There’s a relatively new neighborhood in Northeast Austin with new homes and new businesses. Someday there may even be a school there. It’s built on land that used to be Austin’s airport — named after a City Council member from the 1920s.
Those facts are clear.
What's not so clear is how to properly say the neighborhood’s name.

There are many variables that could determine how you pronounce "Mueller." Those variables can change depending on where in Austin you live and how long you've lived there. If you listened to this week's State of the City, you would've heard Mayor Steve Adler pronounce Mueller like "MEW-ler."
If you turn on your local TV stations, you might hear a reporter pronounce Mueller like "Miller."
But who is correct?

Let’s start with some history. In 1926, a man named Robert Mueller was elected to the City Council. Mueller's family came to Texas from Germany in the late 19th century. He pronounced his last name as if it were spelled "Miller." Six months after the election, Mueller died. Three years later, Austin opened its first municipal airport and named it after the late council member. In the beginning, it was pronounced one way, according to archival footage from the Texas Archive of the Moving Image.
“The name will still be the Robert Mueller airport," said broadcaster Cactus Pryor as he took a tour of the airport in 1961. "Yes, that’s right. It’s the Robert Mueller Municipal Airport.”
A clip from the old television show "Progress Report Austin" pronounced it the same way a year later.
“This is the new hangar at Robert Mueller Municipal Airport. That’s new in 1934.”
KUT producer Jimmy Maas, who grew up in Austin, said the airport was pronounced "MEW-ler."
"But then, around the time it closed [in 1999], suddenly it became 'Miller,'" Maas said. "So that was the time, in my recollection, there was a change."
Then developers started building the neighborhood there. The developer in charge of the project, Catellus, said both pronunciations are correct, but UT Austin linguist Lars Hinrichs said technically, neither is correct.

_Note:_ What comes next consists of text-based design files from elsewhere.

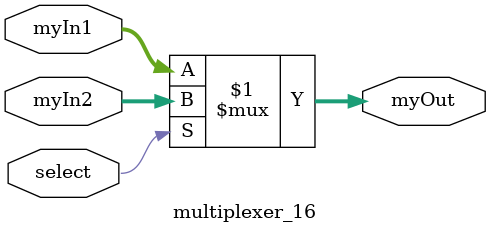
<source format=v>
`timescale 1ns / 1ps
module multiplexer_16( select, myIn1, myIn2 , myOut
    );
	 
	 input select;
	 input [15:0] myIn1;
	 input [15:0] myIn2;
	 output [15:0] myOut;
	 
	 assign myOut = select ? myIn2 : myIn1;
	 
	 

endmodule

</source>
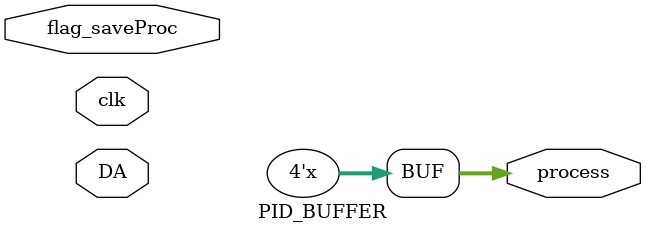
<source format=v>
/*M´odulo que armazena o valor do processo corrente
sempre referenciado pelo registardor 26
*/

module PID_BUFFER (clk, DA, flag_saveProc, process);
	input clk;
	input [31:0] DA;
	reg [3:0] buffer; //buffer que armazena o processo corrente
	input flag_saveProc; //flag vindo das UC que indica que ´e uma instrucao de saveProc
	output reg [3:0] process;
	
	always @(clk) begin 
	
		if(flag_saveProc)
			buffer<= DA; // vindo do registrador 26
			
		process <=buffer; //valor do processo corrente;
	end
	
endmodule 
</source>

"The 'UE' letter sequence is a transliteration of the umlaut," Hinrichs said. "That is a sound English doesn't have ... it's like saying 'E,' but rounding your lips. I will leave it to your listeners to practice it by themselves, but it does not exist in English."
Austin newcomers, he said, will simply pronounce the name as it is spelled.
"It's spelled M-U-E," Hinrichs said. "How does English typically pronounce M-U-E? Well we're going to say [MEW-ler]."
He said Austin faces an ethical dilemma.
"Does the person whose name it is, do they control how it's pronounced?" Hinrichs asked. "I would say once a name becomes an eponym for a big part of town, that name also becomes public domain in a sense. Especially when the original Robert Mueller has been dead for 89 years."
Mueller isn't the only confusing and contentious name in Austin. Here, locals say Guad-a-LOOP, BURN-it and MAY-nor. Hinrichs said in the past, people were more likely to Anglicize words and names, but people don’t want to do that anymore.
"Nowadays, we are so globalized and so much in contact with people speaking other languages that we have higher expectations of ourselves to make it sound more like the original," he said.